= Ravi Deepres =

British artist

Ravi Deepres is a British artist who works with lens based and screen based media. He has worked extensively with contemporary dance companies, including Wayne McGregor Random Dance Company (UK) and Karas (Japan), and with the British avant garde music group, :zoviet*France:. His first solo exhibition, Patriots, shown at the Hatton Gallery, Newcastle upon Tyne, UK, in 2003, explored aspects of patriotic and national identity around the football World Cup and European Championships.

Deepres works as a lecturer in photography and moving image at the Birmingham Institute of Art and Design, part of Birmingham City University.

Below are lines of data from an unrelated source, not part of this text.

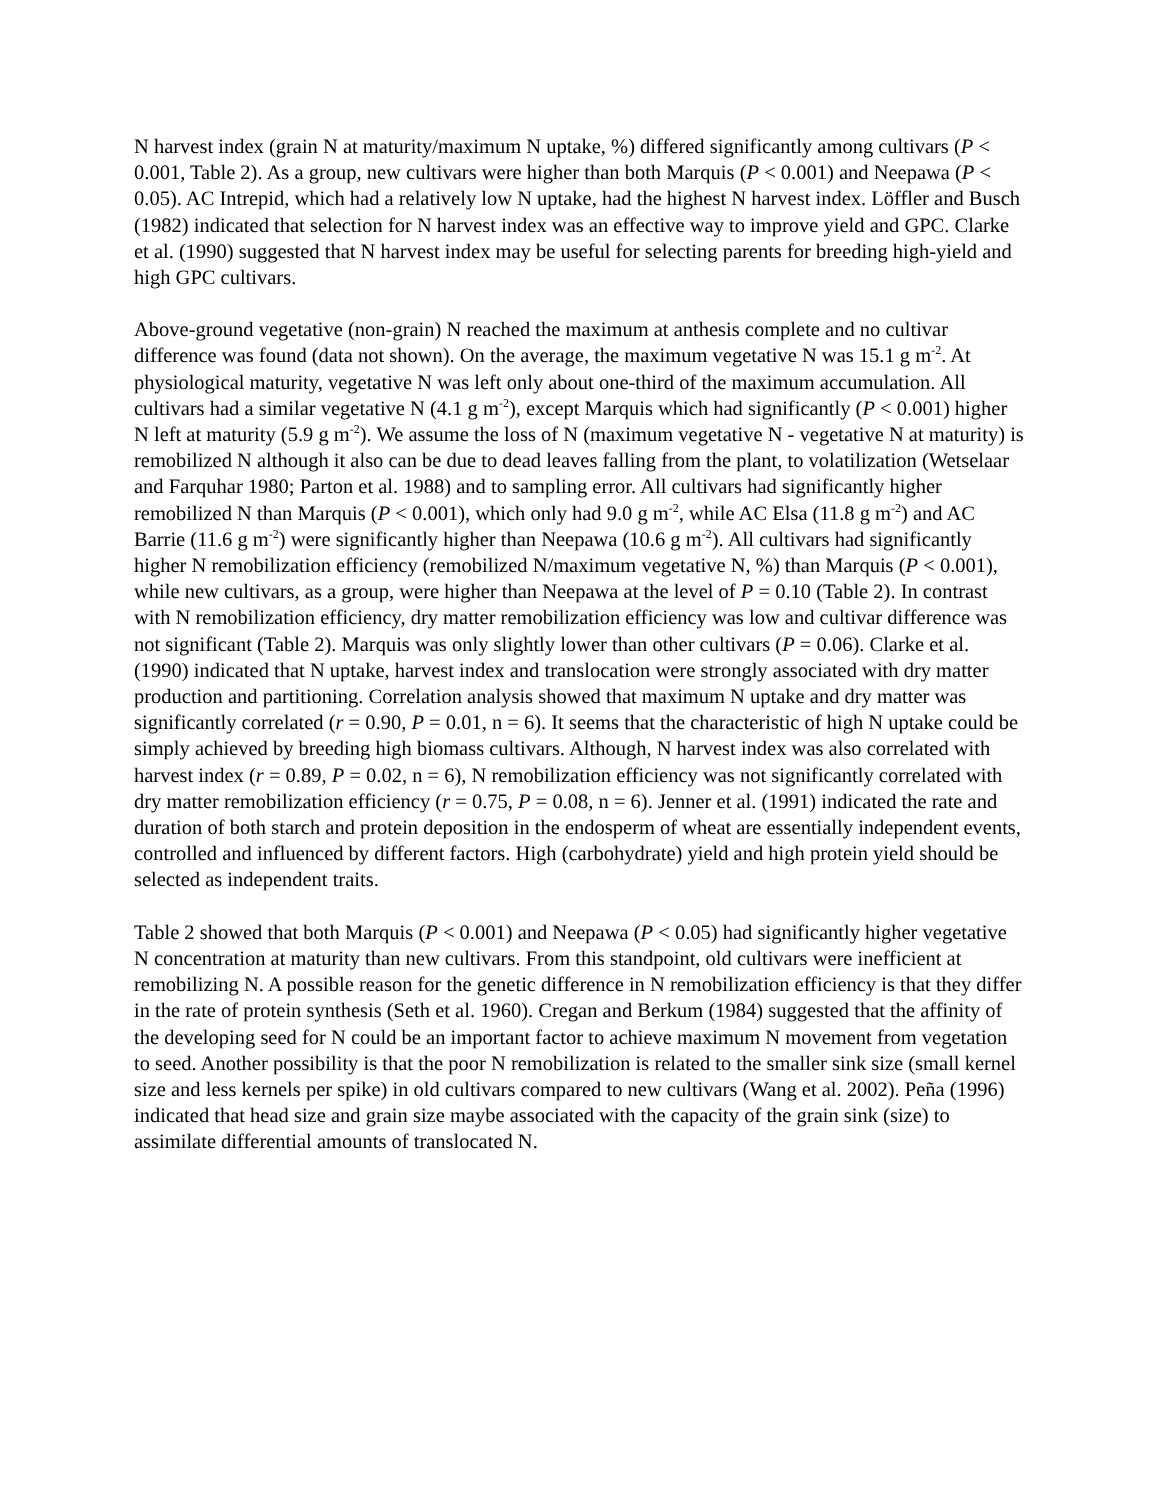N harvest index (grain N at maturity/maximum N uptake, %) differed significantly among cultivars (P < 0.001, Table 2). As a group, new cultivars were higher than both Marquis (P < 0.001) and Neepawa (P < 0.05). AC Intrepid, which had a relatively low N uptake, had the highest N harvest index. Löffler and Busch (1982) indicated that selection for N harvest index was an effective way to improve yield and GPC. Clarke et al. (1990) suggested that N harvest index may be useful for selecting parents for breeding high-yield and high GPC cultivars.
Above-ground vegetative (non-grain) N reached the maximum at anthesis complete and no cultivar difference was found (data not shown). On the average, the maximum vegetative N was 15.1 g m<sup>-2</sup>. At physiological maturity, vegetative N was left only about one-third of the maximum accumulation. All cultivars had a similar vegetative N (4.1 g m<sup>-2</sup>), except Marquis which had significantly (P < 0.001) higher N left at maturity (5.9 g m<sup>-2</sup>). We assume the loss of N (maximum vegetative N - vegetative N at maturity) is remobilized N although it also can be due to dead leaves falling from the plant, to volatilization (Wetselaar and Farquhar 1980; Parton et al. 1988) and to sampling error. All cultivars had significantly higher remobilized N than Marquis (P < 0.001), which only had 9.0 g m<sup>-2</sup>, while AC Elsa (11.8 g m<sup>-2</sup>) and AC Barrie (11.6 g m<sup>-2</sup>) were significantly higher than Neepawa (10.6 g m<sup>-2</sup>). All cultivars had significantly higher N remobilization efficiency (remobilized N/maximum vegetative N, %) than Marquis (P < 0.001), while new cultivars, as a group, were higher than Neepawa at the level of P = 0.10 (Table 2). In contrast with N remobilization efficiency, dry matter remobilization efficiency was low and cultivar difference was not significant (Table 2). Marquis was only slightly lower than other cultivars (P = 0.06). Clarke et al. (1990) indicated that N uptake, harvest index and translocation were strongly associated with dry matter production and partitioning. Correlation analysis showed that maximum N uptake and dry matter was significantly correlated (r = 0.90, P = 0.01, n = 6). It seems that the characteristic of high N uptake could be simply achieved by breeding high biomass cultivars. Although, N harvest index was also correlated with harvest index (r = 0.89, P = 0.02, n = 6), N remobilization efficiency was not significantly correlated with dry matter remobilization efficiency (r = 0.75, P = 0.08, n = 6). Jenner et al. (1991) indicated the rate and duration of both starch and protein deposition in the endosperm of wheat are essentially independent events, controlled and influenced by different factors. High (carbohydrate) yield and high protein yield should be selected as independent traits.
Table 2 showed that both Marquis (P < 0.001) and Neepawa (P < 0.05) had significantly higher vegetative N concentration at maturity than new cultivars. From this standpoint, old cultivars were inefficient at remobilizing N. A possible reason for the genetic difference in N remobilization efficiency is that they differ in the rate of protein synthesis (Seth et al. 1960). Cregan and Berkum (1984) suggested that the affinity of the developing seed for N could be an important factor to achieve maximum N movement from vegetation to seed. Another possibility is that the poor N remobilization is related to the smaller sink size (small kernel size and less kernels per spike) in old cultivars compared to new cultivars (Wang et al. 2002). Peña (1996) indicated that head size and grain size maybe associated with the capacity of the grain sink (size) to assimilate differential amounts of translocated N.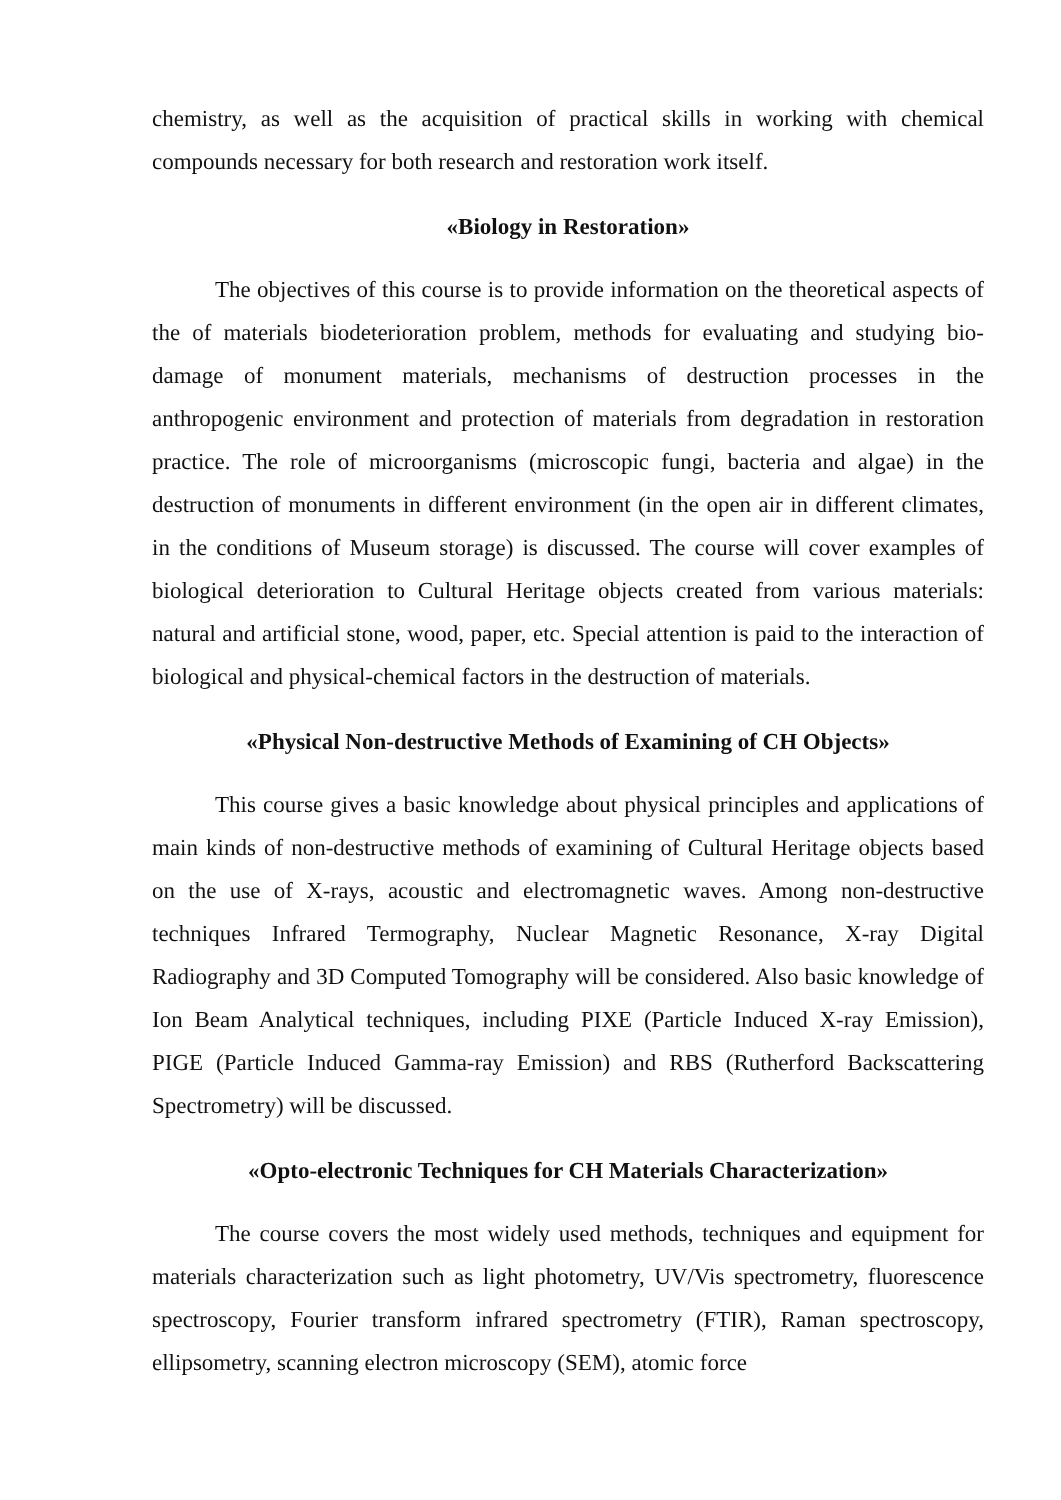chemistry, as well as the acquisition of practical skills in working with chemical compounds necessary for both research and restoration work itself.
«Biology in Restoration»
The objectives of this course is to provide information on the theoretical aspects of the of materials biodeterioration problem, methods for evaluating and studying bio-damage of monument materials, mechanisms of destruction processes in the anthropogenic environment and protection of materials from degradation in restoration practice. The role of microorganisms (microscopic fungi, bacteria and algae) in the destruction of monuments in different environment (in the open air in different climates, in the conditions of Museum storage) is discussed. The course will cover examples of biological deterioration to Cultural Heritage objects created from various materials: natural and artificial stone, wood, paper, etc. Special attention is paid to the interaction of biological and physical-chemical factors in the destruction of materials.
«Physical Non-destructive Methods of Examining of CH Objects»
This course gives a basic knowledge about physical principles and applications of main kinds of non-destructive methods of examining of Cultural Heritage objects based on the use of X-rays, acoustic and electromagnetic waves. Among non-destructive techniques Infrared Termography, Nuclear Magnetic Resonance, X-ray Digital Radiography and 3D Computed Tomography will be considered. Also basic knowledge of Ion Beam Analytical techniques, including PIXE (Particle Induced X-ray Emission), PIGE (Particle Induced Gamma-ray Emission) and RBS (Rutherford Backscattering Spectrometry) will be discussed.
«Opto-electronic Techniques for CH Materials Characterization»
The course covers the most widely used methods, techniques and equipment for materials characterization such as light photometry, UV/Vis spectrometry, fluorescence spectroscopy, Fourier transform infrared spectrometry (FTIR), Raman spectroscopy, ellipsometry, scanning electron microscopy (SEM), atomic force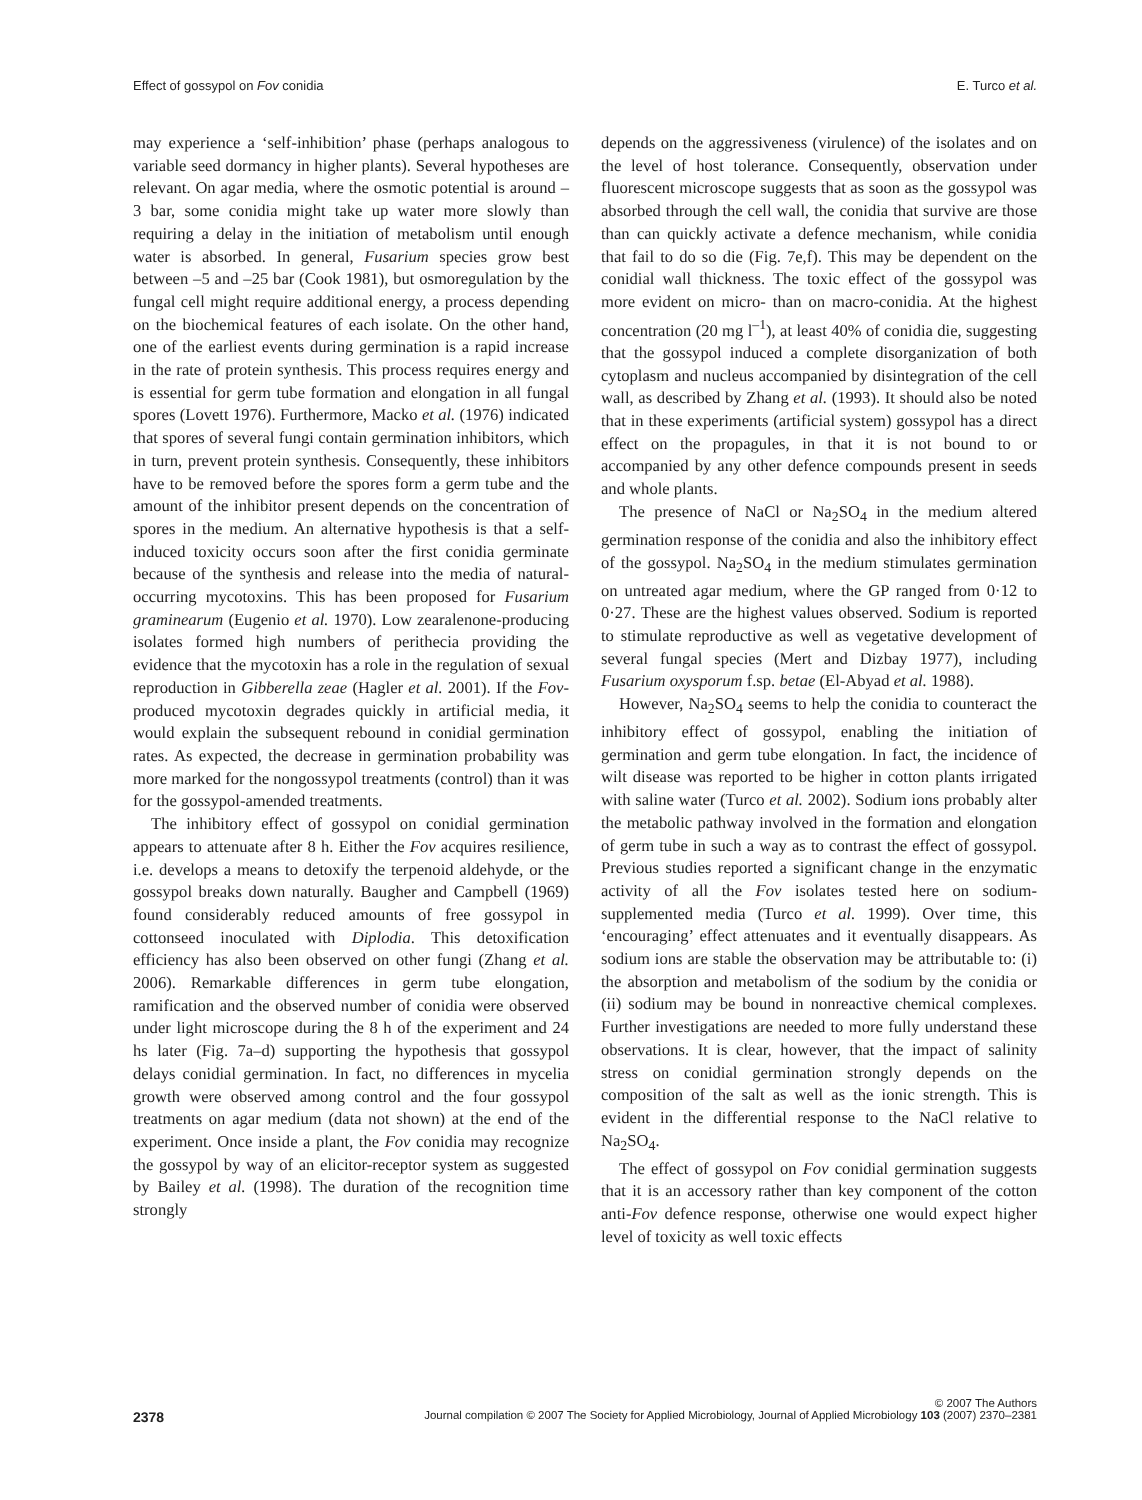Effect of gossypol on Fov conidia E. Turco et al.
may experience a ‘self-inhibition’ phase (perhaps analogous to variable seed dormancy in higher plants). Several hypotheses are relevant. On agar media, where the osmotic potential is around –3 bar, some conidia might take up water more slowly than requiring a delay in the initiation of metabolism until enough water is absorbed. In general, Fusarium species grow best between –5 and –25 bar (Cook 1981), but osmoregulation by the fungal cell might require additional energy, a process depending on the biochemical features of each isolate. On the other hand, one of the earliest events during germination is a rapid increase in the rate of protein synthesis. This process requires energy and is essential for germ tube formation and elongation in all fungal spores (Lovett 1976). Furthermore, Macko et al. (1976) indicated that spores of several fungi contain germination inhibitors, which in turn, prevent protein synthesis. Consequently, these inhibitors have to be removed before the spores form a germ tube and the amount of the inhibitor present depends on the concentration of spores in the medium. An alternative hypothesis is that a self-induced toxicity occurs soon after the first conidia germinate because of the synthesis and release into the media of natural-occurring mycotoxins. This has been proposed for Fusarium graminearum (Eugenio et al. 1970). Low zearalenone-producing isolates formed high numbers of perithecia providing the evidence that the mycotoxin has a role in the regulation of sexual reproduction in Gibberella zeae (Hagler et al. 2001). If the Fov-produced mycotoxin degrades quickly in artificial media, it would explain the subsequent rebound in conidial germination rates. As expected, the decrease in germination probability was more marked for the nongossypol treatments (control) than it was for the gossypol-amended treatments.
The inhibitory effect of gossypol on conidial germination appears to attenuate after 8 h. Either the Fov acquires resilience, i.e. develops a means to detoxify the terpenoid aldehyde, or the gossypol breaks down naturally. Baugher and Campbell (1969) found considerably reduced amounts of free gossypol in cottonseed inoculated with Diplodia. This detoxification efficiency has also been observed on other fungi (Zhang et al. 2006). Remarkable differences in germ tube elongation, ramification and the observed number of conidia were observed under light microscope during the 8 h of the experiment and 24 hs later (Fig. 7a–d) supporting the hypothesis that gossypol delays conidial germination. In fact, no differences in mycelia growth were observed among control and the four gossypol treatments on agar medium (data not shown) at the end of the experiment. Once inside a plant, the Fov conidia may recognize the gossypol by way of an elicitor-receptor system as suggested by Bailey et al. (1998). The duration of the recognition time strongly
depends on the aggressiveness (virulence) of the isolates and on the level of host tolerance. Consequently, observation under fluorescent microscope suggests that as soon as the gossypol was absorbed through the cell wall, the conidia that survive are those than can quickly activate a defence mechanism, while conidia that fail to do so die (Fig. 7e,f). This may be dependent on the conidial wall thickness. The toxic effect of the gossypol was more evident on micro- than on macro-conidia. At the highest concentration (20 mg l<sup>–1</sup>), at least 40% of conidia die, suggesting that the gossypol induced a complete disorganization of both cytoplasm and nucleus accompanied by disintegration of the cell wall, as described by Zhang et al. (1993). It should also be noted that in these experiments (artificial system) gossypol has a direct effect on the propagules, in that it is not bound to or accompanied by any other defence compounds present in seeds and whole plants.
The presence of NaCl or Na<sub>2</sub>SO<sub>4</sub> in the medium altered germination response of the conidia and also the inhibitory effect of the gossypol. Na<sub>2</sub>SO<sub>4</sub> in the medium stimulates germination on untreated agar medium, where the GP ranged from 0·12 to 0·27. These are the highest values observed. Sodium is reported to stimulate reproductive as well as vegetative development of several fungal species (Mert and Dizbay 1977), including Fusarium oxysporum f.sp. betae (El-Abyad et al. 1988).
However, Na<sub>2</sub>SO<sub>4</sub> seems to help the conidia to counteract the inhibitory effect of gossypol, enabling the initiation of germination and germ tube elongation. In fact, the incidence of wilt disease was reported to be higher in cotton plants irrigated with saline water (Turco et al. 2002). Sodium ions probably alter the metabolic pathway involved in the formation and elongation of germ tube in such a way as to contrast the effect of gossypol. Previous studies reported a significant change in the enzymatic activity of all the Fov isolates tested here on sodium-supplemented media (Turco et al. 1999). Over time, this ‘encouraging’ effect attenuates and it eventually disappears. As sodium ions are stable the observation may be attributable to: (i) the absorption and metabolism of the sodium by the conidia or (ii) sodium may be bound in nonreactive chemical complexes. Further investigations are needed to more fully understand these observations. It is clear, however, that the impact of salinity stress on conidial germination strongly depends on the composition of the salt as well as the ionic strength. This is evident in the differential response to the NaCl relative to Na<sub>2</sub>SO<sub>4</sub>.
The effect of gossypol on Fov conidial germination suggests that it is an accessory rather than key component of the cotton anti-Fov defence response, otherwise one would expect higher level of toxicity as well toxic effects
© 2007 The Authors
2378 Journal compilation © 2007 The Society for Applied Microbiology, Journal of Applied Microbiology 103 (2007) 2370–2381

== Selected screen based works ==
- still.moving - A collaboration with :zoviet*France:, commissioned by David Metcalfe Associates (Newcastle upon Tyne, UK), for screening during live performances by :zoviet*France:.
- Tyneside Journey (2000) - A collaboration with :zoviet*France:, commissioned by Newcastle City Council, UK.
- Tremor (2005) Commissioned by Channel 4 and Arts Council England. Sound by :zoviet*France:.
- Runner (2006) - A co-directed and produced with Michael Baig Clifford. Commissioned by the Great North Run Cultural Programme (Newcastle and Gateshead), UK. Soundtrack by :zoviet*France:.
- Obscura (2007) - A choreographed film about the loss of sight and the gaze using the creation of a moving camera obscura. Screened at Royal Academy London, as an installation at Rugby Museum and Art Gallery, Star Space Shanghai, Hereford Film Festival, and Wolverhampton Art Gallery.

== Selected photographic projects ==
- Absolute Zero (2000) - Original photography for the artwork of the compilation CD album Absolute Zero.
- Patriots (2003) - First solo exhibition, Hatton Gallery, Newcastle upon Tyne, UK.